How to Install a Firewall on Your Website
The term firewall is often used in web hosting without much of an explanation. In simple terms, a firewall is a digital wall protecting a computer that allows legitimate users in and repels any unwanted invaders.
This is in effect what happens with the computer firewall. Unfortunately though, your assailants are more resourceful than the bungling villains on Batman and, given enough time, will find a way past the defenses.
That said, firewalls are essential because they hold off any but the most determined attackers.
If you are on a shared server, your host should already have a firewall installed. There are both hardware and software firewalls, and shared hosts should automatically install both.
If you are on a Virtual Private Server (VPS) or dedicated server, your host should have provided a hardware firewall that is built in to the router. Your host may or may not have switched on a software firewall for you, so you should check with the host or examine your control panel to see if a software firewall is running.
With cPanel, you cannot install a software firewall unless you have access to the backend administration panel called web Host Manager (WHM). You should have access to WHM if you are using cPanel on a VPS or dedicated server.
Use the following steps to check in WHM to find out if you have a firewall installed:
Log into WHM using the details your host provided.
Scroll to the bottom of the page.
Look for a heading named Plugins in the menu on the left.

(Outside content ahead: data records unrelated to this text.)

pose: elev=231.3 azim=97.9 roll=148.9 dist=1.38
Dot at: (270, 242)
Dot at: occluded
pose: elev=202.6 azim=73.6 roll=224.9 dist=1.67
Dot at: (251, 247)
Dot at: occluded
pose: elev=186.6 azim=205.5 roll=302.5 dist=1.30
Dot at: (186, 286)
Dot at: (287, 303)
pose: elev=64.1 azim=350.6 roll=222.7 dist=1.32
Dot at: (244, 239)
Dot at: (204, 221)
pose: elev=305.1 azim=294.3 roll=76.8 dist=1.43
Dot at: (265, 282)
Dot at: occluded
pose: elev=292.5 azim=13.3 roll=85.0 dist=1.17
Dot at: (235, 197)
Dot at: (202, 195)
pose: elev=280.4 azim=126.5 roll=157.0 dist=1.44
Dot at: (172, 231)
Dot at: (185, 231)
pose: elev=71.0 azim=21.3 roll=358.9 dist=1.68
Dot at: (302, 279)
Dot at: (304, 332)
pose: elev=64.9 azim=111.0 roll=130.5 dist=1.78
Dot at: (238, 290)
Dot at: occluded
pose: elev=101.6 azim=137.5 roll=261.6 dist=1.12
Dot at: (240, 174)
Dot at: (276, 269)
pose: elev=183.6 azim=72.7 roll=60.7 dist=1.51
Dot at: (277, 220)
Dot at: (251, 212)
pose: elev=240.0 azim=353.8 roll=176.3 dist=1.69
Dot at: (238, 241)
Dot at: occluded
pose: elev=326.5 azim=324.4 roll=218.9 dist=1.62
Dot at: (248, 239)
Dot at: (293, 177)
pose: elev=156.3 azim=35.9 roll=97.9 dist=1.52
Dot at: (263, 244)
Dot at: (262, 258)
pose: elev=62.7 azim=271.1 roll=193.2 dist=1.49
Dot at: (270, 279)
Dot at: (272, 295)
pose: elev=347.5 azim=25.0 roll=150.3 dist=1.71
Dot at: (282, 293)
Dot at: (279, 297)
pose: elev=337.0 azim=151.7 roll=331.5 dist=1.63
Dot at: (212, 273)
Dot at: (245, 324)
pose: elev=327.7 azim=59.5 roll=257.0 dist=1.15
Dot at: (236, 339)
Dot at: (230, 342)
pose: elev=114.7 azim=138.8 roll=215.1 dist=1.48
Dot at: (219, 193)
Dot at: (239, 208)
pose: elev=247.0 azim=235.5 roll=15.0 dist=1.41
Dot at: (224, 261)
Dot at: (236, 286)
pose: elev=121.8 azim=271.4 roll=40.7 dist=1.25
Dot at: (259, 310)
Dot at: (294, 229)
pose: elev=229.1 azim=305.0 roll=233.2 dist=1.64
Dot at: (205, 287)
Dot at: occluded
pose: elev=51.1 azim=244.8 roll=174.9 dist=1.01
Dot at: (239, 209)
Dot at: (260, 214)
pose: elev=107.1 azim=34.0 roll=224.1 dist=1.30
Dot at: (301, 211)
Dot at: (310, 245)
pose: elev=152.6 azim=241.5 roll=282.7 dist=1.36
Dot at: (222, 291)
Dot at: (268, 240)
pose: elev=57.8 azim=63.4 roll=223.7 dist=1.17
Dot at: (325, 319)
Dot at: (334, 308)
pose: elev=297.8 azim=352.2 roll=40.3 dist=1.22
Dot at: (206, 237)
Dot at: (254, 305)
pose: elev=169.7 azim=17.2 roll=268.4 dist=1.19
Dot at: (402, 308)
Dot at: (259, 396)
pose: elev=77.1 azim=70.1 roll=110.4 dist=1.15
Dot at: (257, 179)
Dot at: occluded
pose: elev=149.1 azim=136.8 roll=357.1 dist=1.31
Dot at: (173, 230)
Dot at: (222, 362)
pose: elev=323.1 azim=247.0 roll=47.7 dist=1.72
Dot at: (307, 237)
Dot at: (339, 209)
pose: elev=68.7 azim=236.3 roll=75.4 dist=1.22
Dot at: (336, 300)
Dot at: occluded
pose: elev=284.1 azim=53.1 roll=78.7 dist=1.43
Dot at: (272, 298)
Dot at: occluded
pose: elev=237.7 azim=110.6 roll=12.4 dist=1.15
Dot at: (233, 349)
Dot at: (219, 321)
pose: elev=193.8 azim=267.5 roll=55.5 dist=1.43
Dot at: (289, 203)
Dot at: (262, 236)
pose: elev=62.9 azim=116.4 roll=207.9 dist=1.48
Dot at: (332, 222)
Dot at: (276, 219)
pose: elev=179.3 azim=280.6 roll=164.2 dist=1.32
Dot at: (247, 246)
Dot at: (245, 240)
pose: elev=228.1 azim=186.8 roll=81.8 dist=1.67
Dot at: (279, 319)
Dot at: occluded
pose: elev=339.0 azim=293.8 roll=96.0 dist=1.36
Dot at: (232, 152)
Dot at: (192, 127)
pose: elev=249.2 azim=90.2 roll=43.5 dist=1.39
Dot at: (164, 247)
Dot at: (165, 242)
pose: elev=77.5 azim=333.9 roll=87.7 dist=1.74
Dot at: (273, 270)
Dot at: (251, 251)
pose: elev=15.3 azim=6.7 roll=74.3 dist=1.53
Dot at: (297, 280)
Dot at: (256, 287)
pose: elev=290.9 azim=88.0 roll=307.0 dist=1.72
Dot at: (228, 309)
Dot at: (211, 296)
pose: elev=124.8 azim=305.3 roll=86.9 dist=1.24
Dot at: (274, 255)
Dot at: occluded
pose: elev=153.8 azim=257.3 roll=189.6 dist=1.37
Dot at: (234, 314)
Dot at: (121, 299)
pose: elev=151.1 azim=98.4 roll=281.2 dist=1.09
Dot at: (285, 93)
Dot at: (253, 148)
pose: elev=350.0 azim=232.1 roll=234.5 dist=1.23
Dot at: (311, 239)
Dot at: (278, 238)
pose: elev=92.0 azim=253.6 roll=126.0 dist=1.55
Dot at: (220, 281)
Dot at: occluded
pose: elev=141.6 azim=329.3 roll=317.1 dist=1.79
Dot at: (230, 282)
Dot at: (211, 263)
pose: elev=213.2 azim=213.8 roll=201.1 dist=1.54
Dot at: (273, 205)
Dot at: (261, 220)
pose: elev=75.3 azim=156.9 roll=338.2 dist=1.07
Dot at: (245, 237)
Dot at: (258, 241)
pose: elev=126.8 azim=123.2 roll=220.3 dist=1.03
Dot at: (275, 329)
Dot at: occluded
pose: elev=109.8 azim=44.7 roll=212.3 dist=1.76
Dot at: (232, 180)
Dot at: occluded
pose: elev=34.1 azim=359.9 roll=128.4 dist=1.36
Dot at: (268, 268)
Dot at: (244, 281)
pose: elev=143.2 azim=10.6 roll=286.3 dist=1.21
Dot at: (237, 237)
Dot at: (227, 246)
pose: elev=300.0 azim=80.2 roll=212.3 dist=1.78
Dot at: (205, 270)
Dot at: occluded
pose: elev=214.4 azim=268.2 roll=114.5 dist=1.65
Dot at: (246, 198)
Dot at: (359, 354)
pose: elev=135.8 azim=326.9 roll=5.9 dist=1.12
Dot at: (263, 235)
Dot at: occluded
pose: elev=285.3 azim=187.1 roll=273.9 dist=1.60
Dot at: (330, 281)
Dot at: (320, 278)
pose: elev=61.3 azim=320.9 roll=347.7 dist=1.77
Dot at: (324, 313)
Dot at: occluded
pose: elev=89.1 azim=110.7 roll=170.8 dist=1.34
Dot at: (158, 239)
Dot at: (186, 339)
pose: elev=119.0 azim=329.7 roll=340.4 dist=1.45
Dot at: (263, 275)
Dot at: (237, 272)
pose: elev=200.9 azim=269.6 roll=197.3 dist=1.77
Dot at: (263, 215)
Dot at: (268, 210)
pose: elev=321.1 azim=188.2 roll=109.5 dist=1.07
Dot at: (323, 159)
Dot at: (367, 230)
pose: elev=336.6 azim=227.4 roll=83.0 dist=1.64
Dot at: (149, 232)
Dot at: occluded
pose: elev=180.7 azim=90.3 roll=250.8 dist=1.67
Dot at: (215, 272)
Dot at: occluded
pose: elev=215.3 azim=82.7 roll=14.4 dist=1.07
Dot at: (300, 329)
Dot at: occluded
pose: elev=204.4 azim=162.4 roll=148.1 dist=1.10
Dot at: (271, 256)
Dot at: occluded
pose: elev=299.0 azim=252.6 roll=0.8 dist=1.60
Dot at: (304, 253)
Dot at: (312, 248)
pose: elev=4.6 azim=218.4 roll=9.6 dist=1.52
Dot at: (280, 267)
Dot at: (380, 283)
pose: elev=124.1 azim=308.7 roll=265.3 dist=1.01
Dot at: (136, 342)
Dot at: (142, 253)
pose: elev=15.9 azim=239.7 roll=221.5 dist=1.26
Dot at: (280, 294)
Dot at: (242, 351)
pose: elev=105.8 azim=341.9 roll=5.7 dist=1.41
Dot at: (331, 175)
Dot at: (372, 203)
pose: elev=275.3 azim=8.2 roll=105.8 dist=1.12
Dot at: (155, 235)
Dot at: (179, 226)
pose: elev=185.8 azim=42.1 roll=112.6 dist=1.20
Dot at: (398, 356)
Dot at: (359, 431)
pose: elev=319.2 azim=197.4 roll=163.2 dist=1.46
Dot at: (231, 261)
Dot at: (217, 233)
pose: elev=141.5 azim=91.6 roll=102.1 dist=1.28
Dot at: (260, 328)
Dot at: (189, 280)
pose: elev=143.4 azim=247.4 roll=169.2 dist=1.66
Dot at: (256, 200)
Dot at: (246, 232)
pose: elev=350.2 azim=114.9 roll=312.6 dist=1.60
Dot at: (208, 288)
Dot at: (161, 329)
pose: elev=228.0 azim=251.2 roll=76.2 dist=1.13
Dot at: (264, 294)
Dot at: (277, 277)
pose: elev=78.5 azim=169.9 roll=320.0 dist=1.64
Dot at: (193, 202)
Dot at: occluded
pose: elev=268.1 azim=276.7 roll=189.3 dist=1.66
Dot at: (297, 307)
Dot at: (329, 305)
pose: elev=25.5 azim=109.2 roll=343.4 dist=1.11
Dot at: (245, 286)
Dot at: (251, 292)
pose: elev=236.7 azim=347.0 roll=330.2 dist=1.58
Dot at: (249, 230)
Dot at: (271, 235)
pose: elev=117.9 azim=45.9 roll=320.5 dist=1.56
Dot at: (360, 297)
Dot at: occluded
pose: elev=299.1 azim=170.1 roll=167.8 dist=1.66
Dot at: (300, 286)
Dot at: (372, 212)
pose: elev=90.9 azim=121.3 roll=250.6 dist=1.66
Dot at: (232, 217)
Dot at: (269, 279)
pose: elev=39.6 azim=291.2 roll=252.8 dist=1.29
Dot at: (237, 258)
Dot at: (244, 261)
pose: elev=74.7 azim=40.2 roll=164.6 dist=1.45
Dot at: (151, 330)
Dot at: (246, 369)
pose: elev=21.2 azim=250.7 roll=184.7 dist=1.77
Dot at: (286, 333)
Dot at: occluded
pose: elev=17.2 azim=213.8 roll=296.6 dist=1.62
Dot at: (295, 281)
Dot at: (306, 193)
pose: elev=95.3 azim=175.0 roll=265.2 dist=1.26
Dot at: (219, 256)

Look for ConfigServer Security & Firewall (CSF) in the Plugins section.
CSF is the default firewall for WHM and should be listed under Plugins.
It is possible that your host may have installed a different firewall program. If that is the case then that firewall should be listed under Plugins.
If your server is not running a software firewall, follow the install instructions at www.mysql-apache-php.com/csf-firewall.htm.
After CSF is installed and running, you should go back to the WHM Plugins section and click CSF.
Look at a couple of things in here:
Click the Check Server Security button. When you click the button, you see some of the areas where your server may be vulnerable to attack. Go through each one individually and close any holes you can. You may need to leave some holes open because of the website software you’re running, depending on what facilities your website needs.
Click the Firewall Security Level button and select the level of firewall security you require. Most websites run with a medium or even high level of security selected. The easiest way to find out is to select High and test your website for functionality. If it is functioning correctly, then leave the security on high; otherwise, turn it down to medium and try again.
If there is an Upgrade button, click it. This installs the latest updates to the firewall system, which are essential for keeping the firewall as up-to-date as possible to afford you the highest level of protection it can.
CSF also provides options to allow or deny certain IP addresses and to show the status of the firewall and restart it if necessary.
It is wise to tell CSF to allow access from your IP address. If you don’t allow access from your IP address, then sometimes CSF will think that you are an attacker and will lock you out. Use the following steps to quickly allow CSF access from your IP address:
Go to www.whatsmyip.org.
The site tells you at the top of the page what your Internet IP address is.
Copy the IP address.
Go back to the CSF manager in WHM and scroll down to Quick Allow.
Paste your IP address into the green box and press Enter.
You can do this for any IP address that you know requires access to the server. Taking this action will save headaches in the future.
A server firewall is not enough for complete security. Ensure that you have a firewall installed on any computer you use to access the server. If you have an internal network at your office, then each computer should have its own firewall to help prevent the spread of any viruses that do get through.